What you are asked to do - Rewrite the whole listing below as a numbered list with one line per number, and leave out any blank lines.

Data to process start

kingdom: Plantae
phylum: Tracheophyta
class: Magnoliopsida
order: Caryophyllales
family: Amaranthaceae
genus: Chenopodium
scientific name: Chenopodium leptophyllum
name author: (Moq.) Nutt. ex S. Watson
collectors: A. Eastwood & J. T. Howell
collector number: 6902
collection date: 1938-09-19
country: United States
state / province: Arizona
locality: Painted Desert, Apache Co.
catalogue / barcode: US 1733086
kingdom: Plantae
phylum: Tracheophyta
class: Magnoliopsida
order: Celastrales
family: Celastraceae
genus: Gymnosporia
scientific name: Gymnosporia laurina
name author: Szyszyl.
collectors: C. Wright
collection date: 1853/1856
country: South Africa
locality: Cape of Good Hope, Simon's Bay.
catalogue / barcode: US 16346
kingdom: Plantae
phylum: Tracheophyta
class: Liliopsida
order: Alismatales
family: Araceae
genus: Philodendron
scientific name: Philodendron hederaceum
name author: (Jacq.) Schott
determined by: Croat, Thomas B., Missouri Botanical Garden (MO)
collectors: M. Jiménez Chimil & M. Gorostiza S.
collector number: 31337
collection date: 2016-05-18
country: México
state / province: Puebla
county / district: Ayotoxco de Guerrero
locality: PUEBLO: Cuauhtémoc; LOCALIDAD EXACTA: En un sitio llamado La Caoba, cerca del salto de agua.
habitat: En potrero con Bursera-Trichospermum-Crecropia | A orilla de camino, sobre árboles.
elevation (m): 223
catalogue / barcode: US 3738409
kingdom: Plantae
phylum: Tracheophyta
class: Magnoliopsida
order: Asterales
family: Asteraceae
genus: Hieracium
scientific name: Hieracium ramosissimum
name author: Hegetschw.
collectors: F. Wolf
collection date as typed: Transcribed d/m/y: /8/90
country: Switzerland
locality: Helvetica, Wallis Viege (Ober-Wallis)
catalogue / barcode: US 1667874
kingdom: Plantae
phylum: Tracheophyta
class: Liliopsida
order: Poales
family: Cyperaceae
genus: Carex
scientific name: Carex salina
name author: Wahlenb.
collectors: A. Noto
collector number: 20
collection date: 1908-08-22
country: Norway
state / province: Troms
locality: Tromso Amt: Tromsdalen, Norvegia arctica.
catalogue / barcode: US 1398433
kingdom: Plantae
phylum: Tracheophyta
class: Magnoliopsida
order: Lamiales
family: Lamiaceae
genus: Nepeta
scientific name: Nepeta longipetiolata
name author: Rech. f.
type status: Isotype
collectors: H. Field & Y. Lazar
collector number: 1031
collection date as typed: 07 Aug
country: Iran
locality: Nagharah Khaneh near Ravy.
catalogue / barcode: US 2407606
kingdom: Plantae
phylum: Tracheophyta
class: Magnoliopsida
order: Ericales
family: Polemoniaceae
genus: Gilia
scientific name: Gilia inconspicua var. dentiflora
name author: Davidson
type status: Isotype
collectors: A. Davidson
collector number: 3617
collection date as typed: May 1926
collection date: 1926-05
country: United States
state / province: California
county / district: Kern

Data to process end

Problem solution -
1. kingdom: Plantae
2. phylum: Tracheophyta
3. class: Magnoliopsida
4. order: Caryophyllales
5. family: Amaranthaceae
6. genus: Chenopodium
7. scientific name: Chenopodium leptophyllum
8. name author: (Moq.) Nutt. ex S. Watson
9. collectors: A. Eastwood & J. T. Howell
10. collector number: 6902
11. collection date: 1938-09-19
12. country: United States
13. state / province: Arizona
14. locality: Painted Desert, Apache Co.
15. catalogue / barcode: US 1733086
16. kingdom: Plantae
17. phylum: Tracheophyta
18. class: Magnoliopsida
19. order: Celastrales
20. family: Celastraceae
21. genus: Gymnosporia
22. scientific name: Gymnosporia laurina
23. name author: Szyszyl.
24. collectors: C. Wright
25. collection date: 1853/1856
26. country: South Africa
27. locality: Cape of Good Hope, Simon's Bay.
28. catalogue / barcode: US 16346
29. kingdom: Plantae
30. phylum: Tracheophyta
31. class: Liliopsida
32. order: Alismatales
33. family: Araceae
34. genus: Philodendron
35. scientific name: Philodendron hederaceum
36. name author: (Jacq.) Schott
37. determined by: Croat, Thomas B., Missouri Botanical Garden (MO)
38. collectors: M. Jiménez Chimil & M. Gorostiza S.
39. collector number: 31337
40. collection date: 2016-05-18
41. country: México
42. state / province: Puebla
43. county / district: Ayotoxco de Guerrero
44. locality: PUEBLO: Cuauhtémoc; LOCALIDAD EXACTA: En un sitio llamado La Caoba, cerca del salto de agua.
45. habitat: En potrero con Bursera-Trichospermum-Crecropia | A orilla de camino, sobre árboles.
46. elevation (m): 223
47. catalogue / barcode: US 3738409
48. kingdom: Plantae
49. phylum: Tracheophyta
50. class: Magnoliopsida
51. order: Asterales
52. family: Asteraceae
53. genus: Hieracium
54. scientific name: Hieracium ramosissimum
55. name author: Hegetschw.
56. collectors: F. Wolf
57. collection date as typed: Transcribed d/m/y: /8/90
58. country: Switzerland
59. locality: Helvetica, Wallis Viege (Ober-Wallis)
60. catalogue / barcode: US 1667874
61. kingdom: Plantae
62. phylum: Tracheophyta
63. class: Liliopsida
64. order: Poales
65. family: Cyperaceae
66. genus: Carex
67. scientific name: Carex salina
68. name author: Wahlenb.
69. collectors: A. Noto
70. collector number: 20
71. collection date: 1908-08-22
72. country: Norway
73. state / province: Troms
74. locality: Tromso Amt: Tromsdalen, Norvegia arctica.
75. catalogue / barcode: US 1398433
76. kingdom: Plantae
77. phylum: Tracheophyta
78. class: Magnoliopsida
79. order: Lamiales
80. family: Lamiaceae
81. genus: Nepeta
82. scientific name: Nepeta longipetiolata
83. name author: Rech. f.
84. type status: Isotype
85. collectors: H. Field & Y. Lazar
86. collector number: 1031
87. collection date as typed: 07 Aug
88. country: Iran
89. locality: Nagharah Khaneh near Ravy.
90. catalogue / barcode: US 2407606
91. kingdom: Plantae
92. phylum: Tracheophyta
93. class: Magnoliopsida
94. order: Ericales
95. family: Polemoniaceae
96. genus: Gilia
97. scientific name: Gilia inconspicua var. dentiflora
98. name author: Davidson
99. type status: Isotype
100. collectors: A. Davidson
101. collector number: 3617
102. collection date as typed: May 1926
103. collection date: 1926-05
104. country: United States
105. state / province: California
106. county / district: Kern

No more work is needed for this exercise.